• **WHAT THE TASK REQUIRES**: Each entry below should be reproduced character for character.

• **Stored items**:

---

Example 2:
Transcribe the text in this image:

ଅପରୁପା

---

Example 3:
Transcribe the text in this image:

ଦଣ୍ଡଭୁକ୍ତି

• **RESULT FOR THIS TASK**:
---

Example 2:
Transcribe the text in this image:

ଅପରୁପା

---

Example 3:
Transcribe the text in this image:

ଦଣ୍ଡଭୁକ୍ତି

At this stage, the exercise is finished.